The hidden cost: The company was losing contractors who tried the system once, failed to find what they needed, and never came back. The 8% scheduling volume masked the fact that 90% of new users asked scheduling questions on day 1.

For Engineers

Technical symptoms:

  • Standard text embeddings on blueprints returned irrelevant results
  • Spatial queries ("north-facing windows") had no semantic match in text chunks
  • Date-based queries ("next week's schedule") failed because dates were embedded as text
  • No way to distinguish between document types (blueprints vs. specifications vs. schedules)

Phase 1: Establishing Baseline (Chapter 1)

The first step was measuring what was actually happening, not what the team assumed was happening.

For Product Managers

Initial metrics:

Segment Volume Satisfaction
Document search 52% 70%
Scheduling 8% 25%
Cost lookup 15% 82%
Compliance 12% 78%
Other 13% 65%

The revelation: Using the 2x2 prioritization matrix from Chapter 4, scheduling appeared in the "danger zone"—low volume but extremely low satisfaction. Further analysis revealed the user adaptation pattern: new users asked 90% scheduling queries on day 1, but by day 30, only 20% were scheduling queries. Users learned the system could not handle scheduling and stopped asking.

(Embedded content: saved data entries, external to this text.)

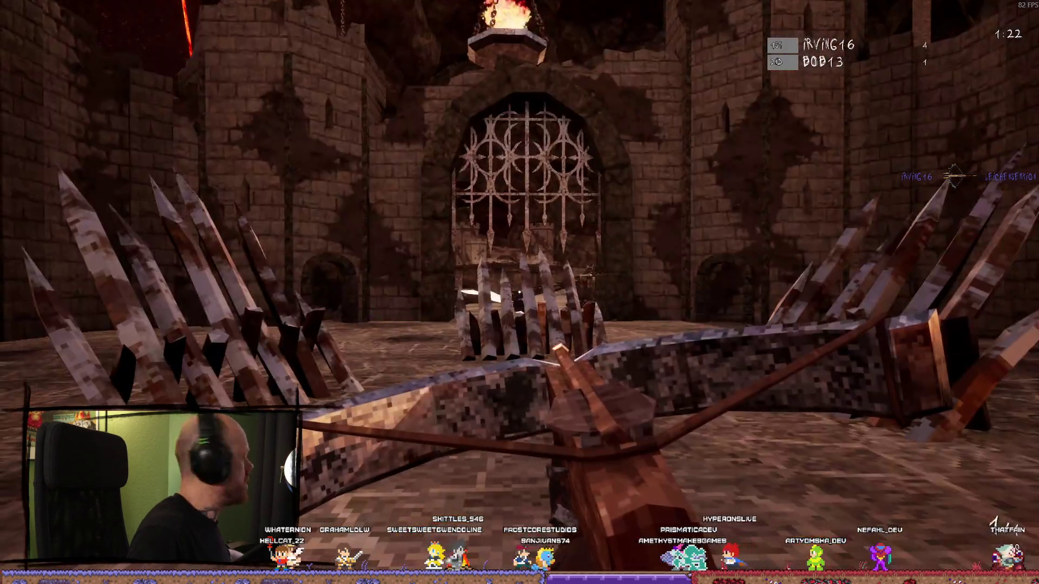
pyautogui.press('w')
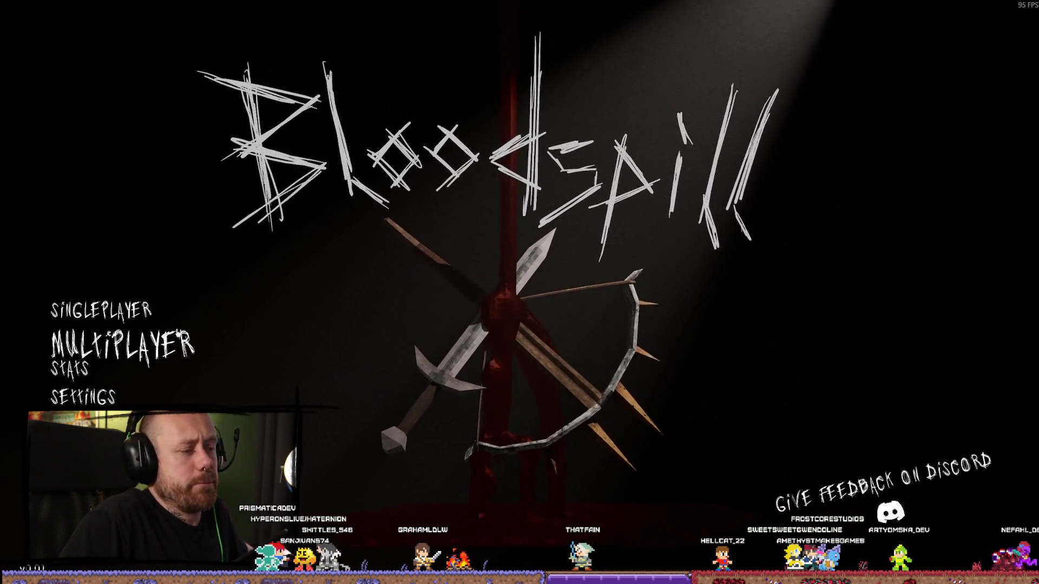
pyautogui.press('alt+F4')
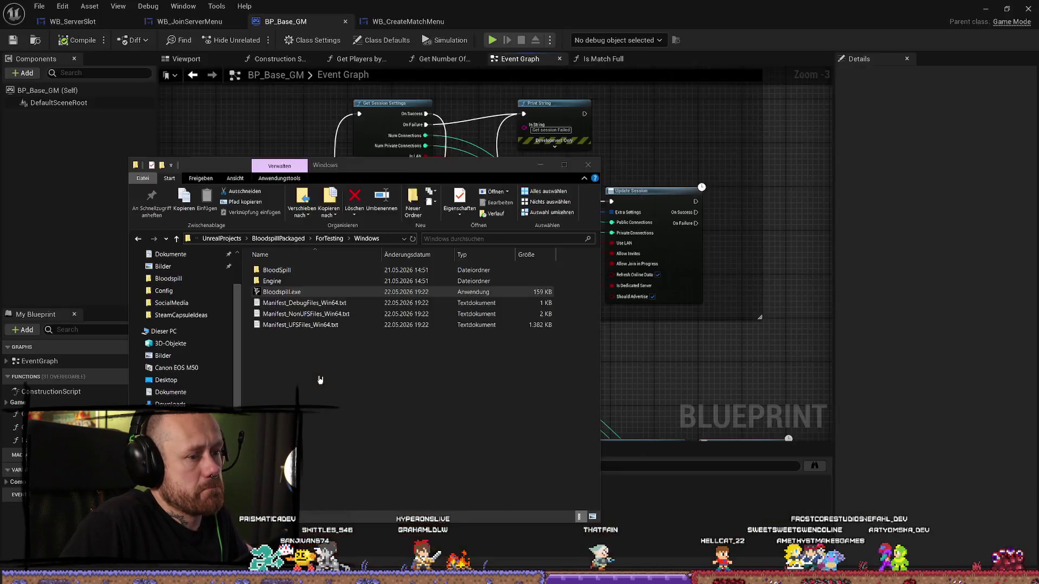
# Return to ForTesting, then trash the old Windows.rar in Drive's Bloodspill Builds folder
pyautogui.click(329, 238)
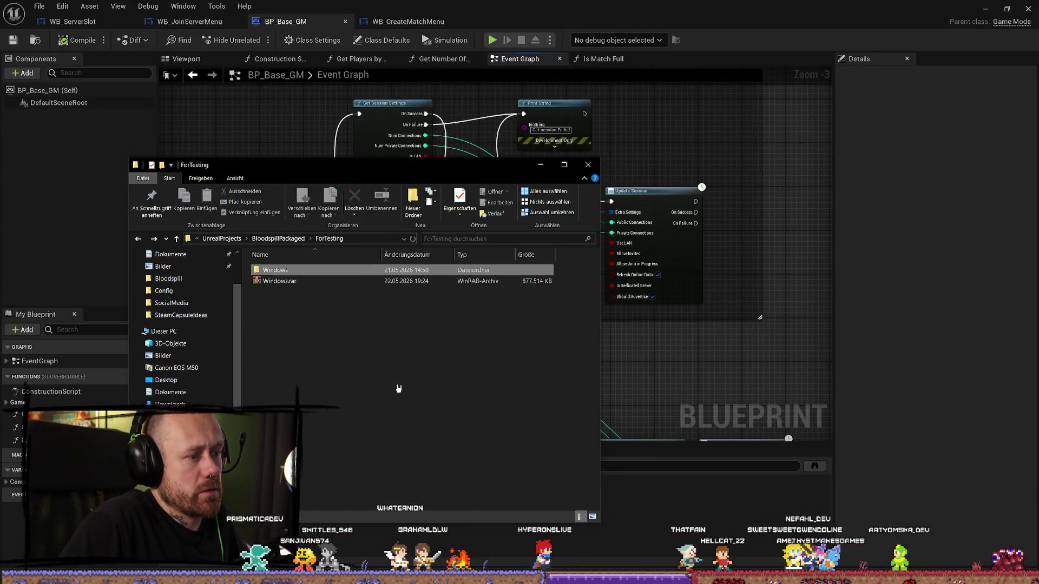
pyautogui.click(304, 280)
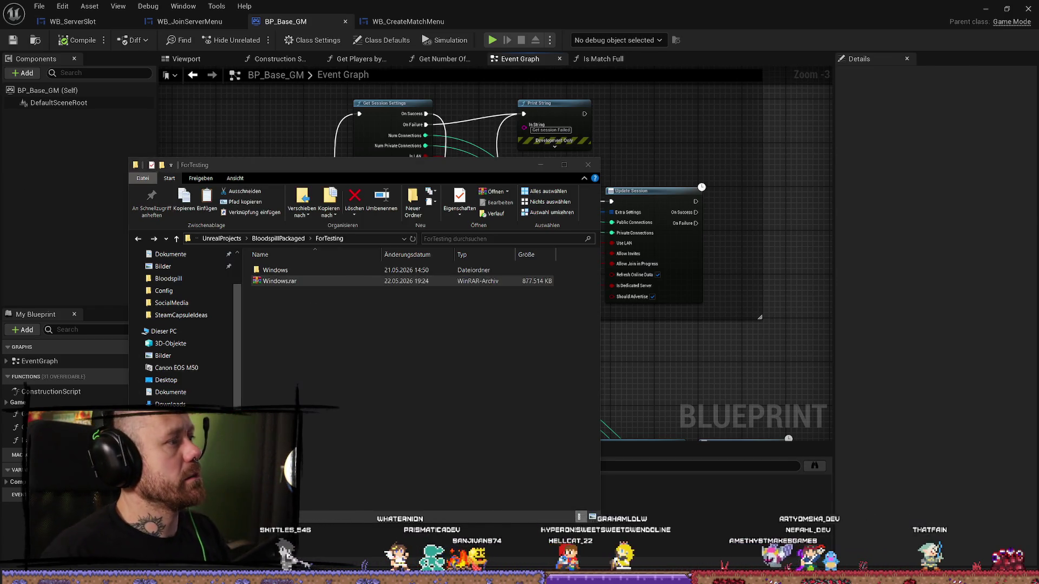
pyautogui.press('alt+Tab')
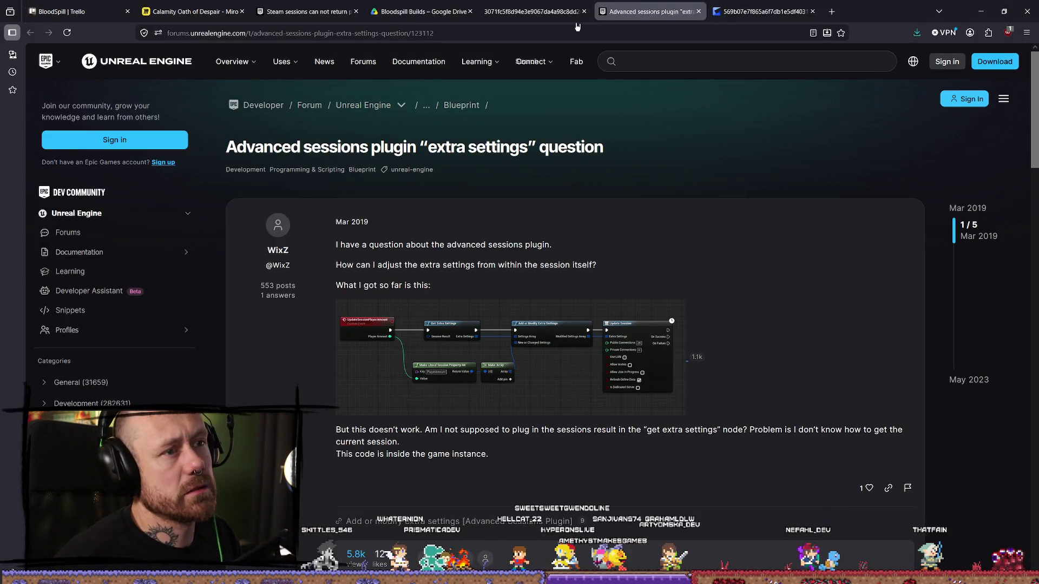
pyautogui.click(419, 11)
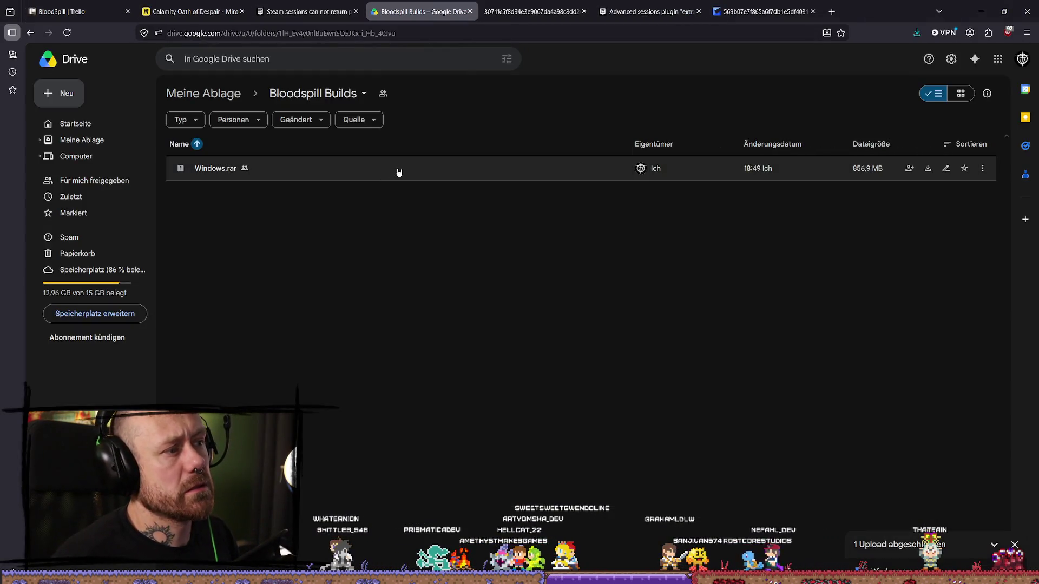
pyautogui.click(982, 169)
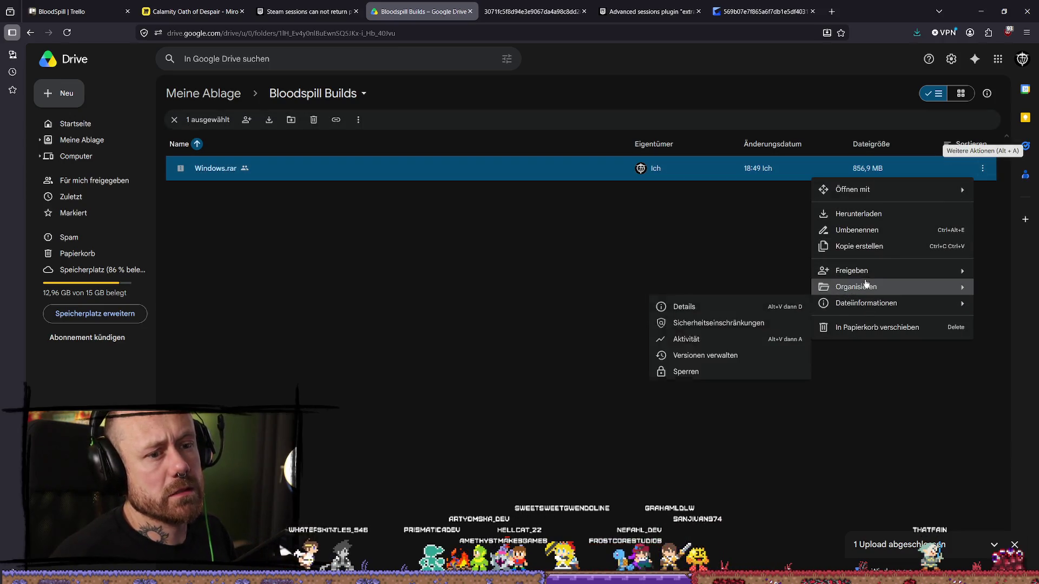
pyautogui.click(864, 328)
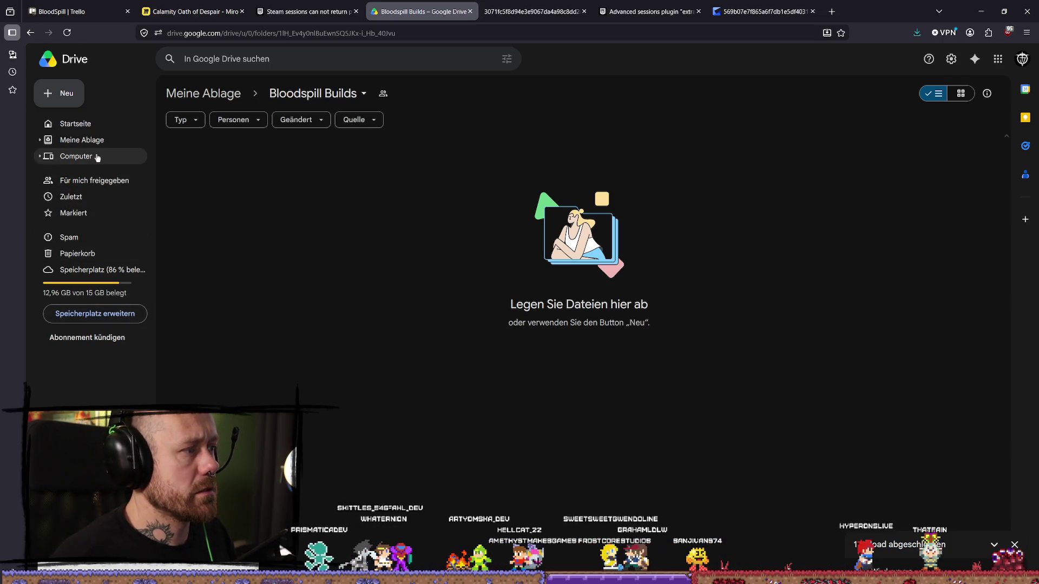
pyautogui.doubleClick(855, 9)
# Minimize the browser and select Windows.rar in the ForTesting folder window
pyautogui.click(949, 7)
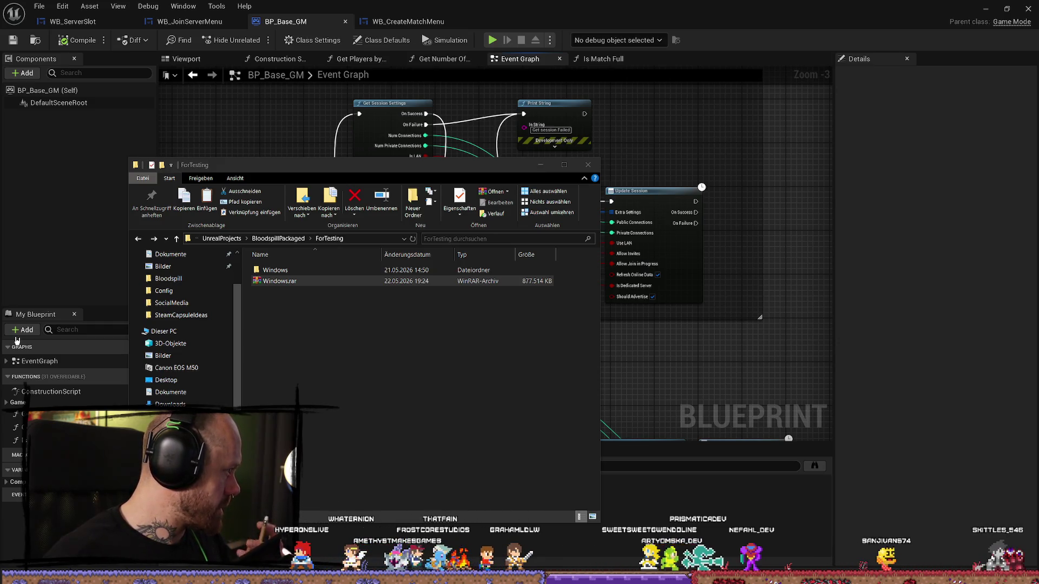
pyautogui.click(280, 281)
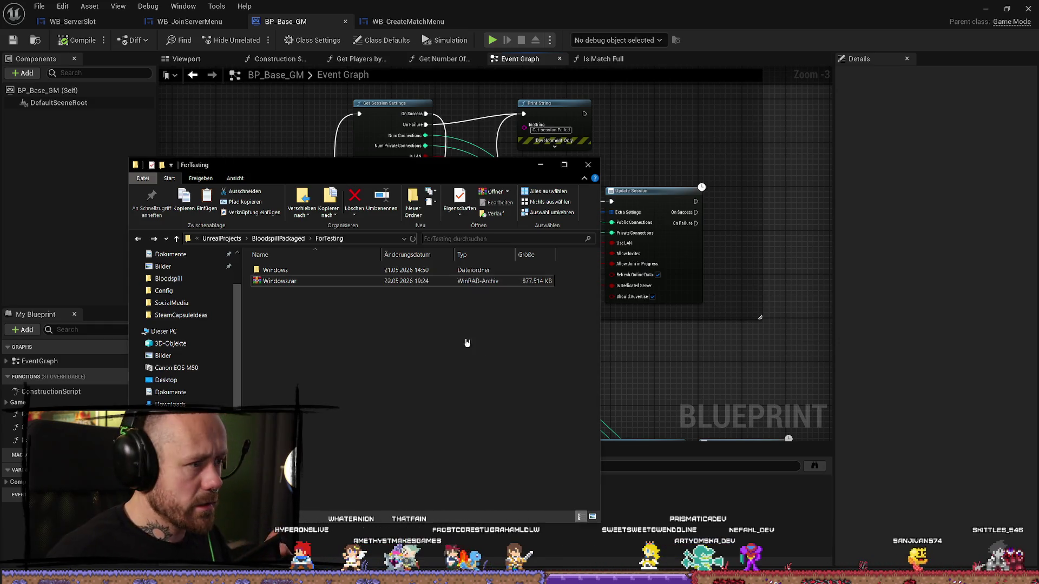
pyautogui.click(292, 282)
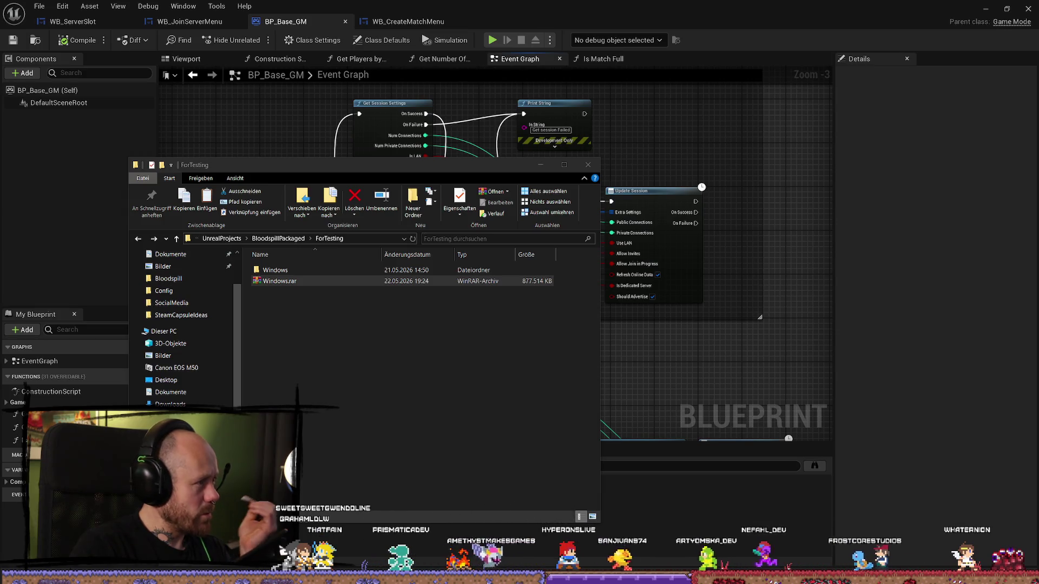
pyautogui.press('alt+Tab')
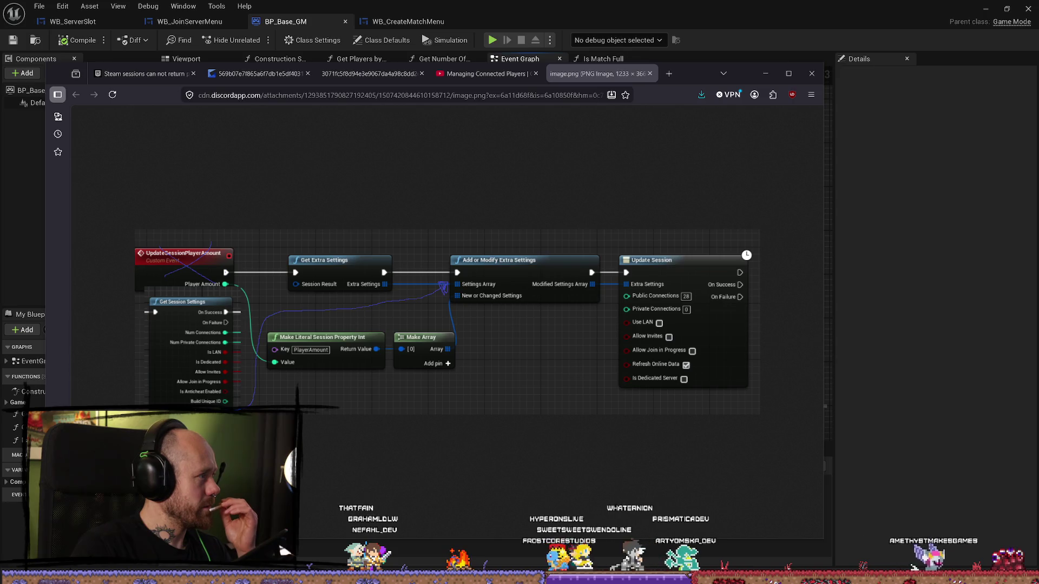
# Rearrange the YouTube, Google Drive and blueprint image browser windows
pyautogui.press('alt+Tab')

Business insight: The 8% volume was not low demand—it was learned helplessness. Fixing scheduling would not just improve that segment; it would unlock new user retention.

For Engineers

Evaluation setup:

from dataclasses import dataclass
from typing import Literal

@dataclass
class EvaluationResult:
    query: str
    segment: Literal["blueprint", "document", "schedule", "compliance"]
    retrieved_docs: list[str]
    relevant_docs: list[str]
    recall_at_5: float
    user_satisfaction: float | None

async def evaluate_segment(
    segment: str,
    test_queries: list[str],
    retriever
) -> dict:
    """Evaluate retrieval performance for a specific segment."""
    results = []
    for query in test_queries:
        retrieved = await retriever.search(query, k=5)
        relevant = get_ground_truth(query)
        recall = len(set(retrieved) & set(relevant)) / len(relevant)
        results.append(recall)

    return {
        "segment": segment,
        "recall_at_5": sum(results) / len(results),
        "sample_size": len(results)
    }

Baseline results:

  • Blueprint search: 27% recall
  • Document search: 70% recall
  • Schedule lookup: 25% recall (capability issue—dates in text)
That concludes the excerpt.